### What the exercise asks
Retype the whole listing below exactly, keeping every picture out of it.

### Supplied material
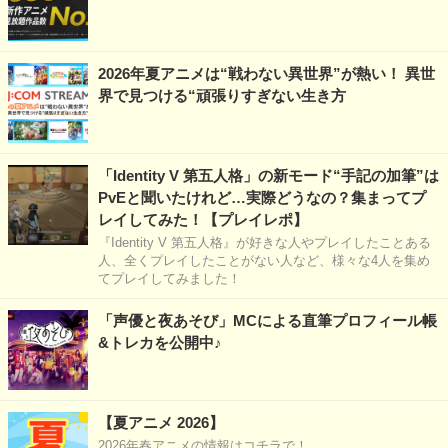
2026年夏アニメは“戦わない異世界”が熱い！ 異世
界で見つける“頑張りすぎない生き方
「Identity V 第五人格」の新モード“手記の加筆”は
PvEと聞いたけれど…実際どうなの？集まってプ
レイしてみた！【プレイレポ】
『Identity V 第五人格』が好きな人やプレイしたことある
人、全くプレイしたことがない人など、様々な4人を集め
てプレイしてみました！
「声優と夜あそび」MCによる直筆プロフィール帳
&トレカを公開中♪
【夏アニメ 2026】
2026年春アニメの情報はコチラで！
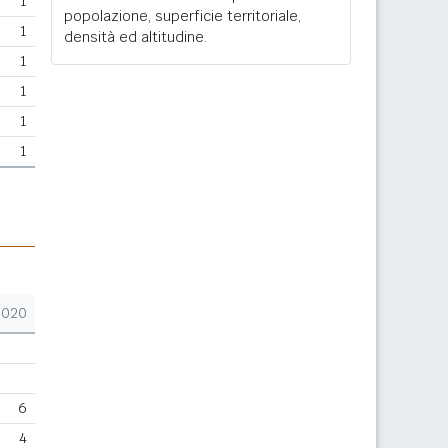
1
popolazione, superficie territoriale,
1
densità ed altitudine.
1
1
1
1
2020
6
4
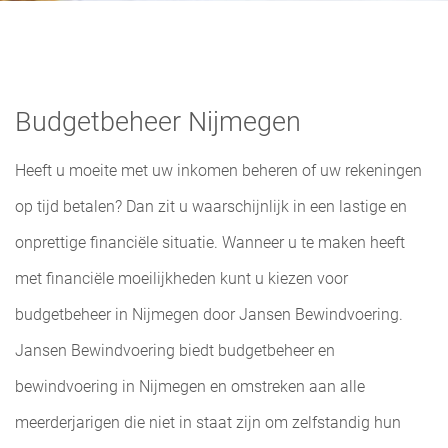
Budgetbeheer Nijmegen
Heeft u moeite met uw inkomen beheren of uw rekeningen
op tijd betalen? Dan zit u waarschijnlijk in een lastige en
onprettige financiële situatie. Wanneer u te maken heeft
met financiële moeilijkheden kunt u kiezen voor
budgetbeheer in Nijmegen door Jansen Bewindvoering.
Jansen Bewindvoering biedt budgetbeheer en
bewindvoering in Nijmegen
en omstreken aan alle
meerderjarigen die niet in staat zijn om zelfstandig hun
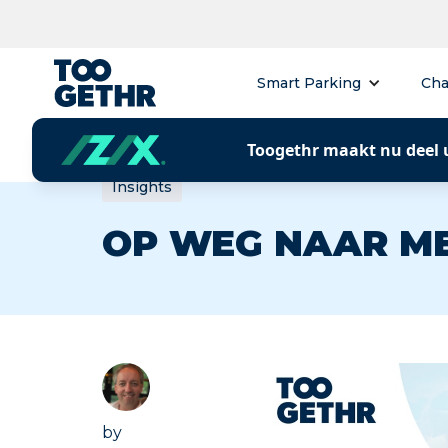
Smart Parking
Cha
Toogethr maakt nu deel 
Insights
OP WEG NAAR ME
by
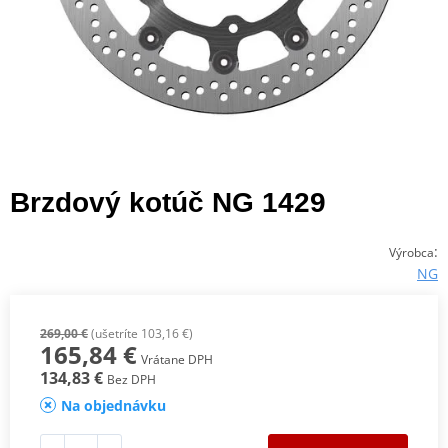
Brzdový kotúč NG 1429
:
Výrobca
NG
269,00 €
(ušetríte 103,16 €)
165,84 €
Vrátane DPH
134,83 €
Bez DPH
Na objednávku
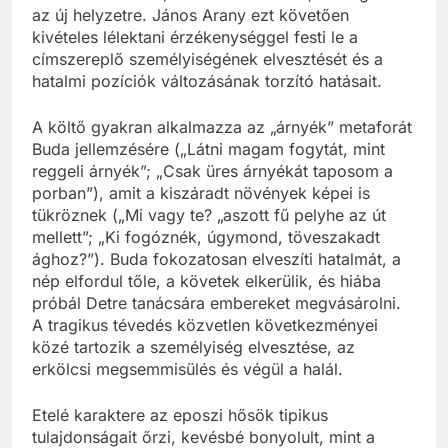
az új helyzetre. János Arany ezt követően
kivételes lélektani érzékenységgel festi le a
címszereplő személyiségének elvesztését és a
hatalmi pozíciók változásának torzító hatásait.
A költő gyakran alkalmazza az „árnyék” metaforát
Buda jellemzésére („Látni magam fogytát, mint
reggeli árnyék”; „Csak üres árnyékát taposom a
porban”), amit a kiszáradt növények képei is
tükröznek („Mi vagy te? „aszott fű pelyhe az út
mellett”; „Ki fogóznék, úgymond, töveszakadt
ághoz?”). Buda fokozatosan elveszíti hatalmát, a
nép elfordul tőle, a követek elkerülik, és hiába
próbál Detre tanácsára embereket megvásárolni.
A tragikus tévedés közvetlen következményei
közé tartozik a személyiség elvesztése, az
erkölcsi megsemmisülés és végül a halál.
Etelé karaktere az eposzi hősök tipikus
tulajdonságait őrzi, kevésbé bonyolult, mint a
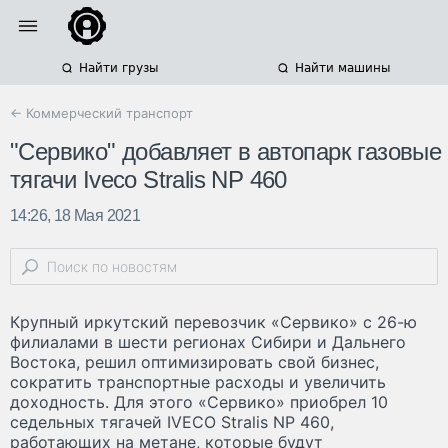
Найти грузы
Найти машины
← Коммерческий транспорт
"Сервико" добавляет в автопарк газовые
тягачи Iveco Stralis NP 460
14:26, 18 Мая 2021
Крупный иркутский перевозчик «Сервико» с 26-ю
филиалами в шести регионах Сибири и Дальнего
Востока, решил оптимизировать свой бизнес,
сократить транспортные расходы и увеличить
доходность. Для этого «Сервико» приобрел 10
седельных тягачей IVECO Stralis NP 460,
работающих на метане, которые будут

### Solution to the problem
2026年夏アニメは“戦わない異世界”が熱い！ 異世
界で見つける“頑張りすぎない生き方
「Identity V 第五人格」の新モード“手記の加筆”は
PvEと聞いたけれど…実際どうなの？集まってプ
レイしてみた！【プレイレポ】
『Identity V 第五人格』が好きな人やプレイしたことある
人、全くプレイしたことがない人など、様々な4人を集め
てプレイしてみました！
「声優と夜あそび」MCによる直筆プロフィール帳
&トレカを公開中♪
【夏アニメ 2026】
2026年春アニメの情報はコチラで！
1
popolazione, superficie territoriale,
1
densità ed altitudine.
1
1
1
1
2020
6
4
Budgetbeheer Nijmegen
Heeft u moeite met uw inkomen beheren of uw rekeningen
op tijd betalen? Dan zit u waarschijnlijk in een lastige en
onprettige financiële situatie. Wanneer u te maken heeft
met financiële moeilijkheden kunt u kiezen voor
budgetbeheer in Nijmegen door Jansen Bewindvoering.
Jansen Bewindvoering biedt budgetbeheer en
bewindvoering in Nijmegen
en omstreken aan alle
meerderjarigen die niet in staat zijn om zelfstandig hun
Smart Parking
Cha
Toogethr maakt nu deel 
Insights
OP WEG NAAR ME
by
Brzdový kotúč NG 1429
:
Výrobca
NG
269,00 €
(ušetríte 103,16 €)
165,84 €
Vrátane DPH
134,83 €
Bez DPH
Na objednávku
az új helyzetre. János Arany ezt követően
kivételes lélektani érzékenységgel festi le a
címszereplő személyiségének elvesztését és a
hatalmi pozíciók változásának torzító hatásait.
A költő gyakran alkalmazza az „árnyék” metaforát
Buda jellemzésére („Látni magam fogytát, mint
reggeli árnyék”; „Csak üres árnyékát taposom a
porban”), amit a kiszáradt növények képei is
tükröznek („Mi vagy te? „aszott fű pelyhe az út
mellett”; „Ki fogóznék, úgymond, töveszakadt
ághoz?”). Buda fokozatosan elveszíti hatalmát, a
nép elfordul tőle, a követek elkerülik, és hiába
próbál Detre tanácsára embereket megvásárolni.
A tragikus tévedés közvetlen következményei
közé tartozik a személyiség elvesztése, az
erkölcsi megsemmisülés és végül a halál.
Etelé karaktere az eposzi hősök tipikus
tulajdonságait őrzi, kevésbé bonyolult, mint a
Найти грузы
Найти машины
← Коммерческий транспорт
"Сервико" добавляет в автопарк газовые
тягачи Iveco Stralis NP 460
14:26, 18 Мая 2021
Крупный иркутский перевозчик «Сервико» с 26-ю
филиалами в шести регионах Сибири и Дальнего
Востока, решил оптимизировать свой бизнес,
сократить транспортные расходы и увеличить
доходность. Для этого «Сервико» приобрел 10
седельных тягачей IVECO Stralis NP 460,
работающих на метане, которые будут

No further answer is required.